The Mob Museum

Exploring Las Vegas’ criminal connections during the age of prohibition and beyond.

As curious as I’ve always been about gang activity, I’d never had much opportunity to learn about the mob.  I should probably be thankful for that, since practical experience isn’t exactly desirable in this case, but I was still curious to learn more about the organization beyond its stereotypes.  So of course, when I was looking at “Things to do in Las Vegas”, the Mob Museum caught my eye.

Similar excesses have been in the news lately (ahemPaulManafortahem).
Societies change. Today, it’s disturbing and bizarre to see such a homogeneous group, regardless of whether, like these guys, they are up to good or no good.
Love this old Ford car advertisement!
A familiar face: Josephine Baker, who I loved studying in my English lit classes in college!

Las Vegas’ city roots in the prohibition era and the roaring twenties have fascinated me since I arrived.  The flagrant disregard for rules, the wild clothes and wilder behavior, excess at every turn – I have seen less of these things than I expected, and more tourists aspiring to them on their vacation to Las Vegas.  These tourists seem like kids standing on tiptoe to look through frosted store windows for a glimpse of the real thing.  I’m convinced that real thing, if it ever existed, existed during the age of prohibition when the mob used proceeds from the sale of liquor to attain wealth, and with wealth, power.

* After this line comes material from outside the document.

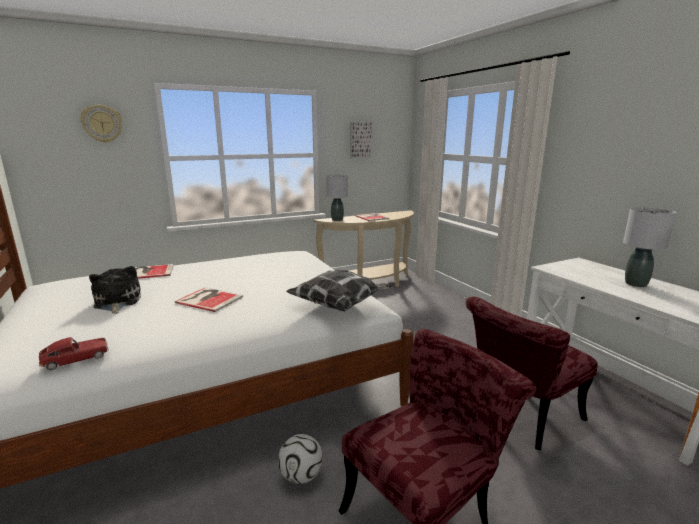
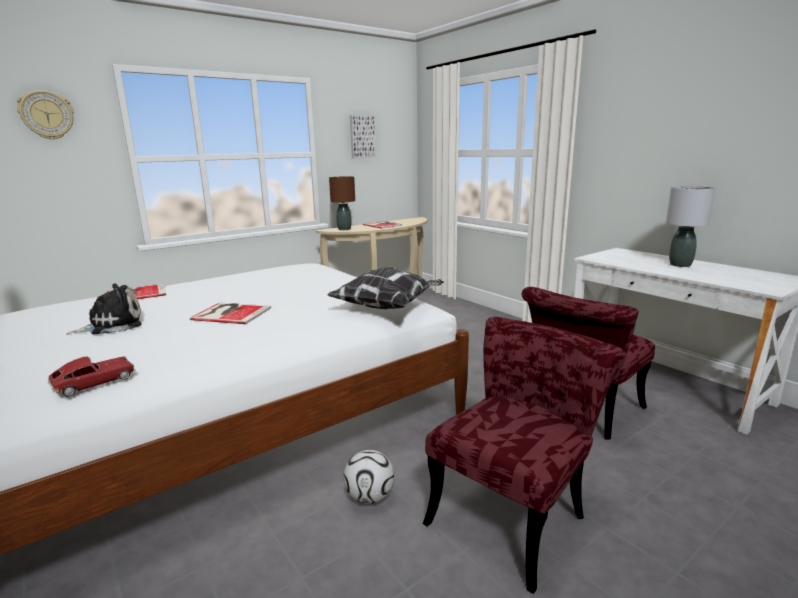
camera: 10 degrees left, 0 degrees up
(116, 302) = (112, 325): plush toy -> plush toy turned 90 degrees clockwise
(337, 220) = (344, 229): grey table lamp -> brown table lamp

Touring the Mob Museum, it’s obvious that the police were severely understaffed during this era.  They lacked the resources to enforce the ban on illegal liquor, a habit that seems to have generally permeated American society during the early 1900s.  The city of Las Vegas, with its wild-west ethos and stubborn defiance of its odds of survival in the desert, fostered anti-prohibition sentiment.  It also fostered corruption and organized crime.

Eventually the government wised up and got the bad guys.  The mob and organized crime is still around, of course, but nowhere near as prominently as it was during the twenties.  Maybe that’s why the city’s seediness seems relatively lower than in some real or imagined past.  Las Vegas is still a wild place with sheisters and shenanigans at every turn… but it’s also commercialized to a point the twenties couldn’t have imagined.  The strip is branded with high-definition advertising that, while magnificent, also seems futuristic and sterile.  And that isn’t what people go to Vegas for.  They go to be immersed in another reality: one where anything goes, the dancing goes on all night, and it’s g-men vs. gangsters.  These days, it just takes a little more imagination to get there.